Neural networks (beginning with the perceptron)

Date

Friday, February 13, 2026

Links of interest

Notes

In class, we introduced the perceptron — the simplest building block of a neural network — and extended it to a multi-layer architecture. We discussed:

The perceptron: structure.
A perceptron takes one or more inputs, applies weights and a bias, and passes the result through an activation function to produce an output:
$$z = \sum_i w_i x_i + b, \qquad \hat{y} = f(z)$$
Components:
- Inputs ($x_0, x_1, \ldots$): the features fed into the neuron.
- Weights ($w_0, w_1, \ldots$): learned parameters that scale each input.
- Bias ($b$): a learned offset that shifts the activation threshold.
- Activation function ($f$): transforms the weighted sum into an output.
The Heaviside (step) activation function.
The original perceptron uses a hard threshold:
$$f(z) = \begin{cases} 1 & \text{if } z \geq 0 \ 0 & \text{if } z < 0 \end{cases}$$
The bias $b$ shifts the location of this threshold along the $z$-axis.
What a perceptron can do.
A perceptron with a step activation function is a binary classifier: it separates data into two classes. This works only when the two classes are linearly separable — that is, a single hyperplane (line in 2D) can divide them.
Historical context.
The perceptron was invented by Frank Rosenblatt in 1958. The Mark I Perceptron was a physical machine built at the Cornell Aeronautical Laboratory — one of the first hardware implementations of a learning algorithm.
Training a perceptron: the perceptron training rule.
Gradient descent cannot be applied directly to the perceptron because the Heaviside step function is non-differentiable. Instead, we use the perceptron training rule, an online (sequential) algorithm that updates weights after each individual training example:
1. Pick a training example $(\mathbf{x}, y)$.
2. Compute the prediction: $\hat{y} = f!\left(\sum_i w_i x_i + b\right)$.
3. If $\hat{y} \neq y$, update: $$w_i \leftarrow w_i + \eta,(y - \hat{y}),x_i, \qquad b \leftarrow b + \eta,(y - \hat{y})$$ where $\eta$ is the learning rate.
4. Move to the next training example and repeat until all examples are correctly classified (or a stopping criterion is met).
This is an online (or sequential) algorithm — weights are updated one example at a time — in contrast to a batch approach, which computes updates over an entire dataset or mini-batch.
The perceptron as an artificial neuron.
The perceptron is the simplest example of an artificial neuron, a computational unit loosely inspired by biological neurons. All artificial neurons share the same five components: inputs, weights, a bias, an activation function, and an output.
Activation functions and non-linearity.
More powerful activation functions introduce non-linearity, enabling networks of neurons to solve complex, non-linear problems. Three common choices:
- Sigmoid: $\sigma(z) = \dfrac{1}{1+e^{-z}}$, outputs in $(0, 1)$. Useful for probabilities.
- Tanh: $\tanh(z)$, outputs in $(-1, 1)$. Zero-centered, often faster to converge than sigmoid.
- ReLU (Rectified Linear Unit): $f(z) = \max(0, z)$. Computationally cheap and avoids the vanishing-gradient problem for large $z$.
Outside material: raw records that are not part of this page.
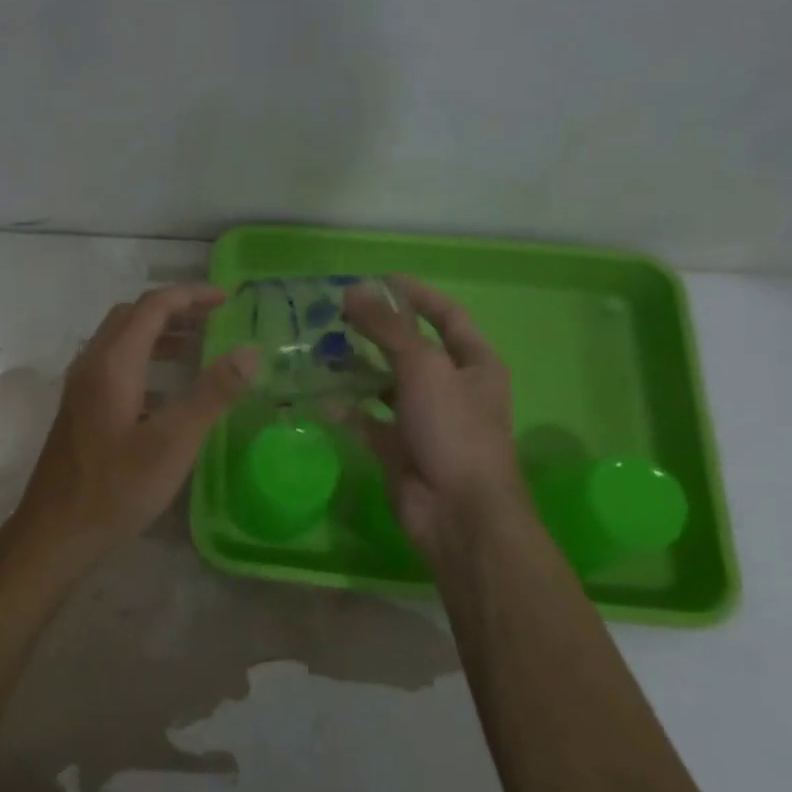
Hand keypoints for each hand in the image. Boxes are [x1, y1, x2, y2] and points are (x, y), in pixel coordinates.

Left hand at [7, 286, 257, 570]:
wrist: (55, 532)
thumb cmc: (116, 487)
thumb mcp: (174, 442)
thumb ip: (212, 393)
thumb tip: (249, 350)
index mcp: (112, 363)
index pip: (153, 306)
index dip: (191, 296)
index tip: (228, 299)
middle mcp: (91, 364)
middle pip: (132, 317)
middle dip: (174, 310)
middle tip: (213, 320)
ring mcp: (80, 388)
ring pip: (120, 342)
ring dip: (158, 336)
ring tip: (197, 349)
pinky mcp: (79, 410)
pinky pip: (113, 367)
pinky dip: (144, 363)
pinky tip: (167, 394)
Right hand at [344, 276, 529, 559]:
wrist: (457, 512)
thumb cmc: (454, 430)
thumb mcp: (424, 367)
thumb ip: (388, 328)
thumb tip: (353, 291)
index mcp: (474, 365)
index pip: (447, 316)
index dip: (416, 295)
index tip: (378, 279)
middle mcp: (450, 388)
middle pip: (410, 349)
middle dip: (376, 331)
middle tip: (336, 314)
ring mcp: (424, 420)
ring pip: (385, 385)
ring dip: (356, 369)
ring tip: (319, 349)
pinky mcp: (398, 448)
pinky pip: (367, 420)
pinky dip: (346, 409)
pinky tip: (318, 395)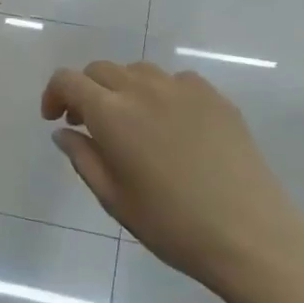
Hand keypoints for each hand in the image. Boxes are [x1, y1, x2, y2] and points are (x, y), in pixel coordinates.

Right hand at [42, 60, 303, 292]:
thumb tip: (64, 132)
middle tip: (88, 125)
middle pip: (101, 70)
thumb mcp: (114, 199)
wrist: (249, 232)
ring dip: (122, 89)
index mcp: (112, 114)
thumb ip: (83, 158)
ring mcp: (183, 88)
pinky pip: (175, 80)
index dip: (54, 94)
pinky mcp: (214, 96)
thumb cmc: (172, 225)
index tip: (55, 119)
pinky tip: (171, 126)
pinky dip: (160, 93)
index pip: (68, 80)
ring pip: (138, 71)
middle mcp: (143, 89)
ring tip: (131, 124)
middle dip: (86, 91)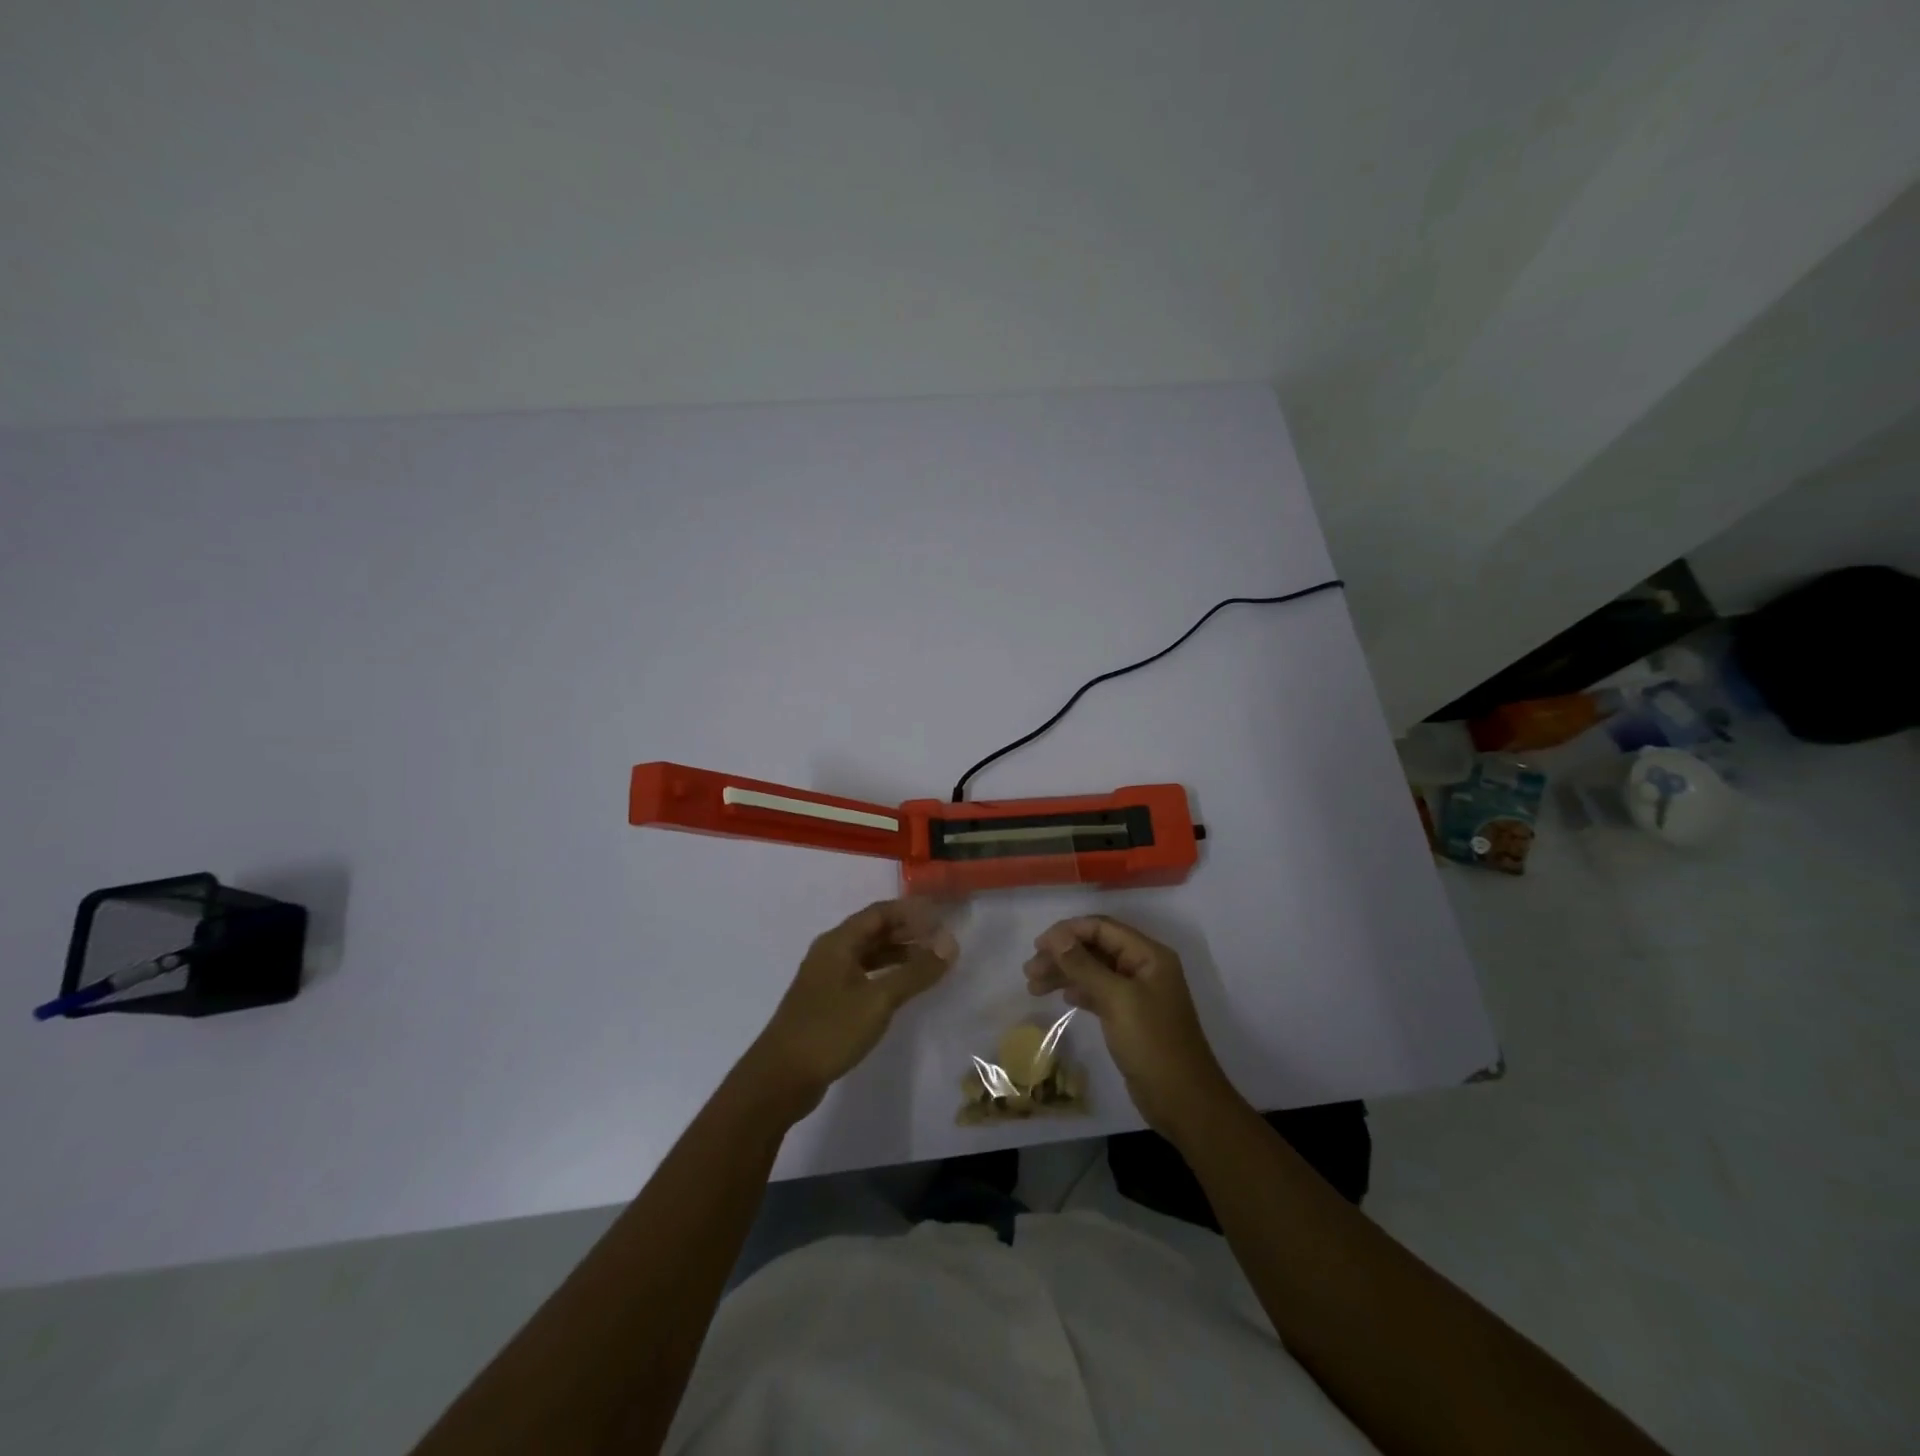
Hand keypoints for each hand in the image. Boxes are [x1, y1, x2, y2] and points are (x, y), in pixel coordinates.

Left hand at [741, 899, 957, 1120]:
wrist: (780, 1078)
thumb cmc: (830, 1030)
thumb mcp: (878, 1000)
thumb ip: (915, 972)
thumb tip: (950, 943)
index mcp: (838, 943)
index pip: (879, 913)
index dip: (910, 911)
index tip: (941, 916)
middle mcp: (830, 953)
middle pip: (873, 931)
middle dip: (907, 932)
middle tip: (941, 939)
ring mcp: (826, 979)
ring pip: (868, 955)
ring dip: (897, 955)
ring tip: (929, 963)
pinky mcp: (827, 1003)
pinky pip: (862, 976)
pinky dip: (885, 976)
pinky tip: (901, 989)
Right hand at [1024, 915, 1238, 1139]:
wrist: (1183, 1101)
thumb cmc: (1152, 1043)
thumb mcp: (1116, 999)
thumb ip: (1084, 965)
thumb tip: (1055, 937)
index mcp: (1148, 955)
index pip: (1102, 928)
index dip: (1068, 932)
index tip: (1038, 945)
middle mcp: (1144, 967)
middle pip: (1096, 948)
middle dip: (1062, 955)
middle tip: (1029, 970)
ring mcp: (1137, 993)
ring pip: (1094, 971)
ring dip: (1065, 974)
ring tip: (1033, 986)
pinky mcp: (1130, 1016)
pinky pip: (1099, 993)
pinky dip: (1079, 992)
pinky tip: (1062, 998)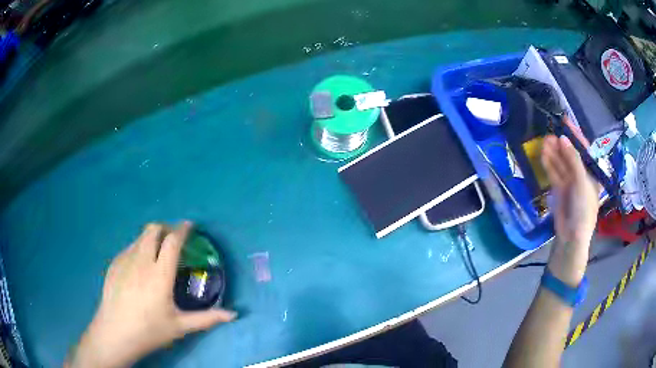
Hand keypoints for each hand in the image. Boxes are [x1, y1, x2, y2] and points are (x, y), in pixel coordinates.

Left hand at [68, 221, 235, 367]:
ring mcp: (125, 260)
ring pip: (140, 237)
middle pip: (153, 230)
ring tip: (157, 250)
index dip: (182, 230)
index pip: (172, 241)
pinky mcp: (114, 264)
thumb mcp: (180, 326)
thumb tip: (233, 315)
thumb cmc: (150, 330)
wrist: (116, 332)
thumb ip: (207, 318)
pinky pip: (129, 247)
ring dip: (152, 237)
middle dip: (165, 227)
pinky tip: (140, 265)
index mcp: (160, 274)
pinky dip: (139, 247)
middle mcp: (142, 261)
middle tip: (173, 237)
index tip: (190, 226)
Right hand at [541, 136, 599, 285]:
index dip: (575, 135)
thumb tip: (562, 138)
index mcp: (591, 174)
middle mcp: (581, 176)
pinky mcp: (560, 190)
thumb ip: (573, 160)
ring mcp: (570, 182)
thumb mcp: (582, 183)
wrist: (572, 237)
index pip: (584, 150)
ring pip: (561, 163)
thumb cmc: (584, 210)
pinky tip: (543, 155)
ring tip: (543, 142)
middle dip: (561, 144)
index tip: (565, 121)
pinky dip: (549, 164)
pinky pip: (554, 173)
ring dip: (553, 153)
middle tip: (549, 134)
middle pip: (571, 155)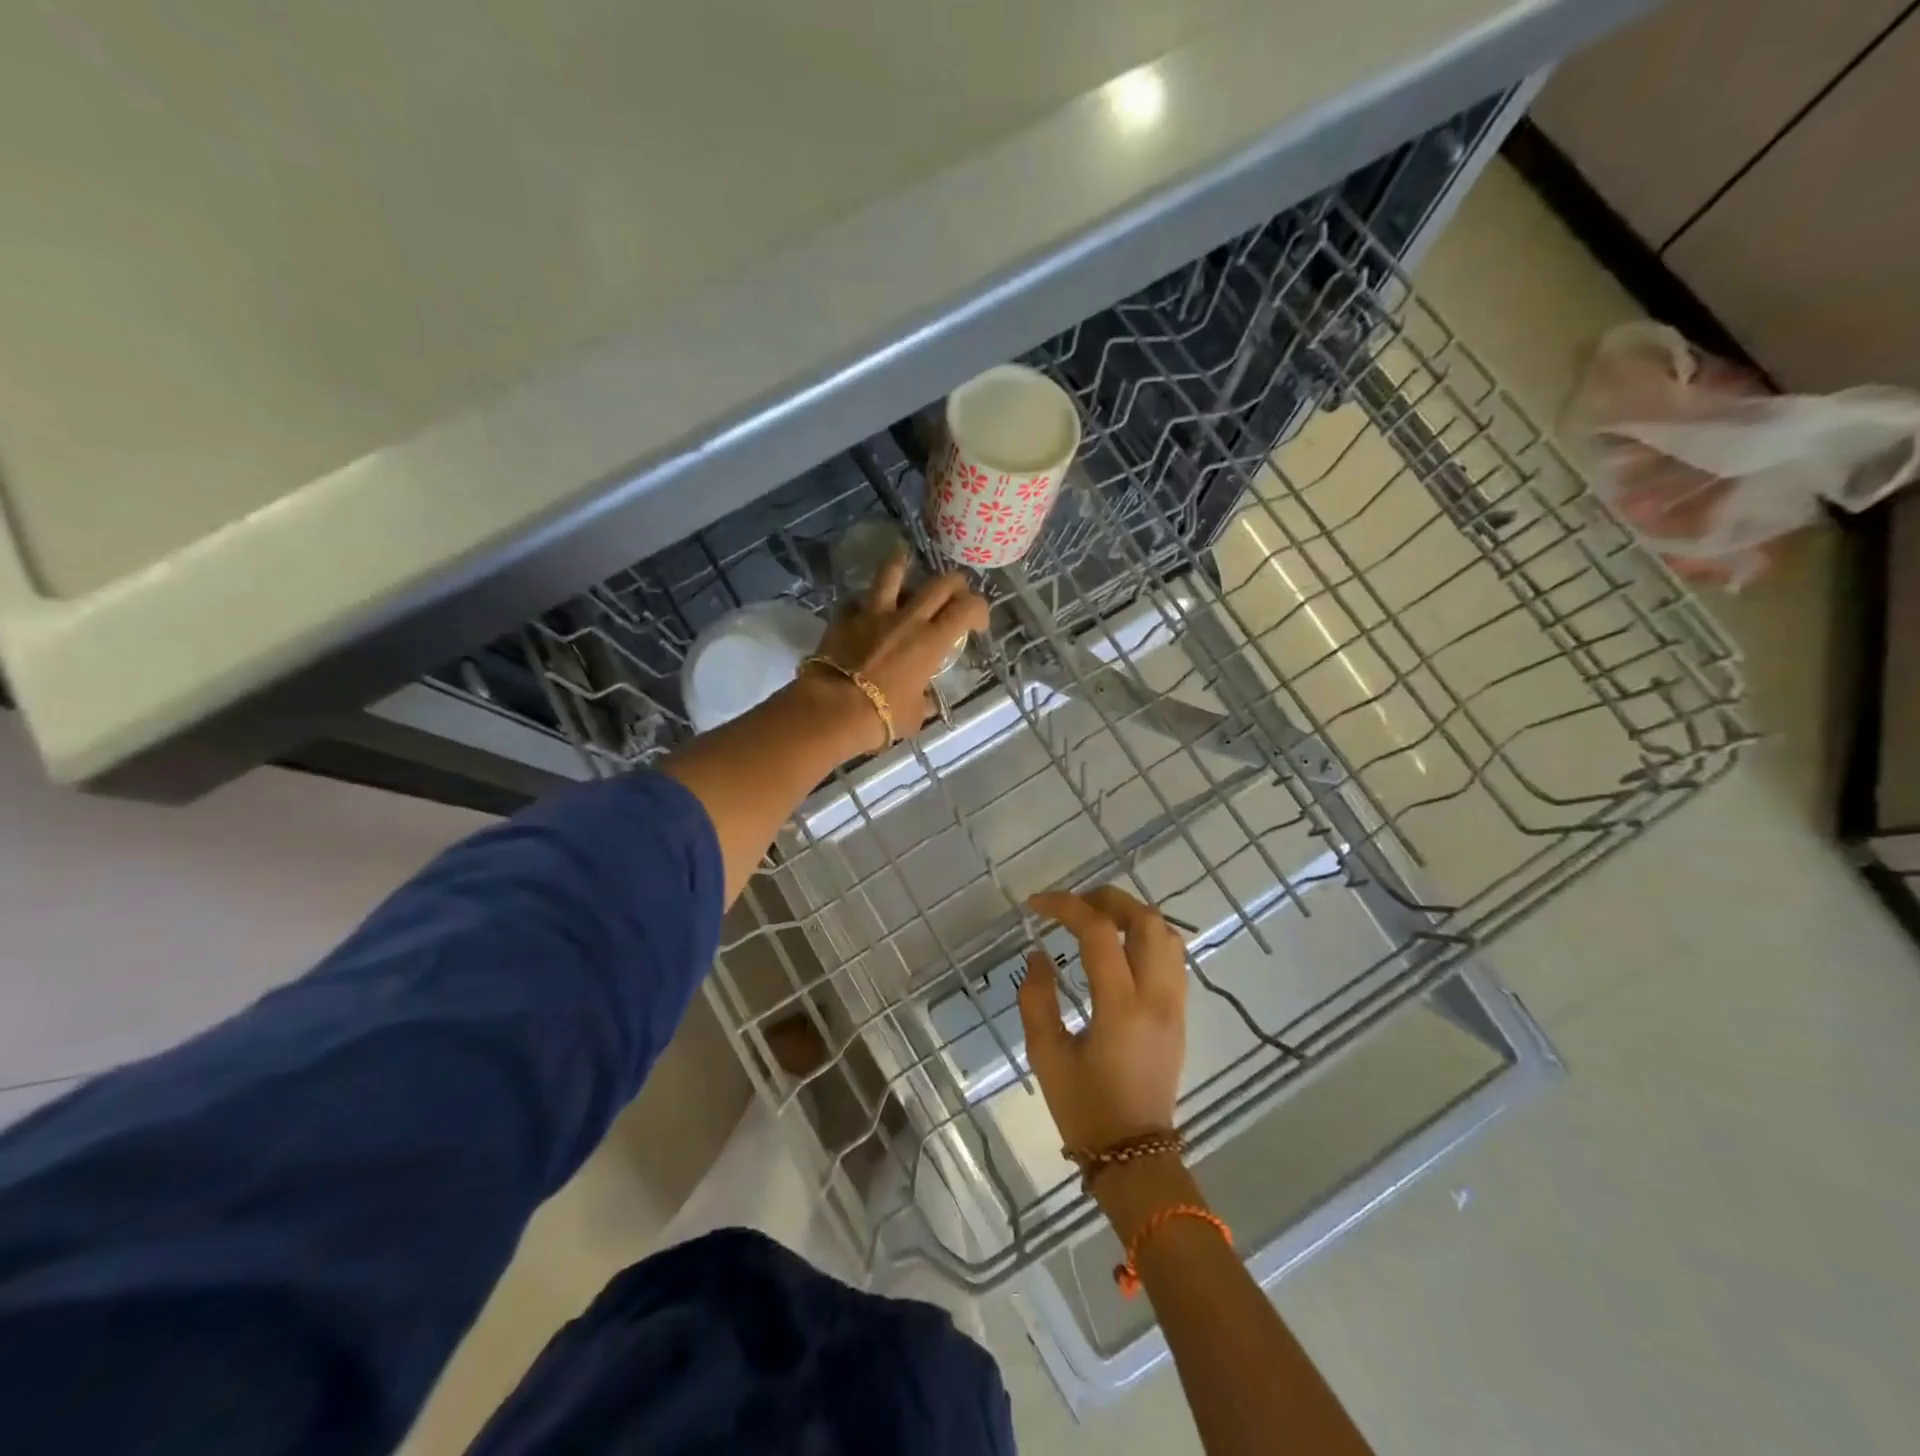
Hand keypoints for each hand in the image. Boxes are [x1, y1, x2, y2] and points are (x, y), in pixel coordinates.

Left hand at [809, 551, 988, 751]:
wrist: (834, 709)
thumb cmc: (883, 716)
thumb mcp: (914, 716)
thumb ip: (923, 702)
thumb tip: (925, 702)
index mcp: (932, 641)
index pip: (968, 609)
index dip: (979, 609)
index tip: (977, 623)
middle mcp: (907, 619)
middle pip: (940, 583)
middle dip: (954, 584)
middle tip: (954, 595)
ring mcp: (873, 613)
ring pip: (892, 573)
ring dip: (902, 566)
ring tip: (904, 562)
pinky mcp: (844, 617)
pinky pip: (856, 600)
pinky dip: (862, 602)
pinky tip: (863, 608)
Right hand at [1017, 887, 1188, 1154]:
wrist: (1135, 1157)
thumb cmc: (1085, 1109)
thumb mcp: (1046, 1055)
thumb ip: (1036, 998)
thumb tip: (1039, 954)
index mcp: (1121, 1007)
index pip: (1099, 933)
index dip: (1066, 907)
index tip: (1035, 905)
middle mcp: (1156, 997)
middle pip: (1146, 920)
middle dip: (1106, 899)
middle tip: (1071, 905)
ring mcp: (1175, 1004)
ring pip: (1167, 934)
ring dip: (1131, 914)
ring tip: (1095, 919)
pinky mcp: (1180, 1014)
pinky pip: (1172, 957)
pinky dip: (1146, 936)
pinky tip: (1119, 947)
Extending to a Multi-Layer Perceptron (MLP).
A single perceptron can only solve linearly separable problems. By stacking layers of neurons, we build a multi-layer perceptron (MLP):
- Input layer: receives the raw features.
- Hidden layer(s): intermediate layers of neurons that learn increasingly abstract representations.
- Output layer: produces the final prediction.
Every neuron in one layer connects to every neuron in the next (fully connected). The hidden and output neurons each apply their own activation function.
Feed-forward networks.
An MLP is the simplest example of a feed-forward neural network: information flows in one direction only — from inputs, through the hidden layers, to the output. There are no cycles or feedback loops.
Training an MLP: backpropagation.
Unlike the perceptron, an MLP with differentiable activation functions (sigmoid, tanh, ReLU) can be trained with gradient descent. The key tool is backpropagation:
- Compute the loss (e.g., cross-entropy or mean squared error) at the output.
- Use the chain rule to propagate gradients of the loss backward through each layer.
- Update all weights and biases simultaneously using the gradient descent update rule.
This combination — differentiable activations + backpropagation + gradient descent — is the foundation of modern deep learning.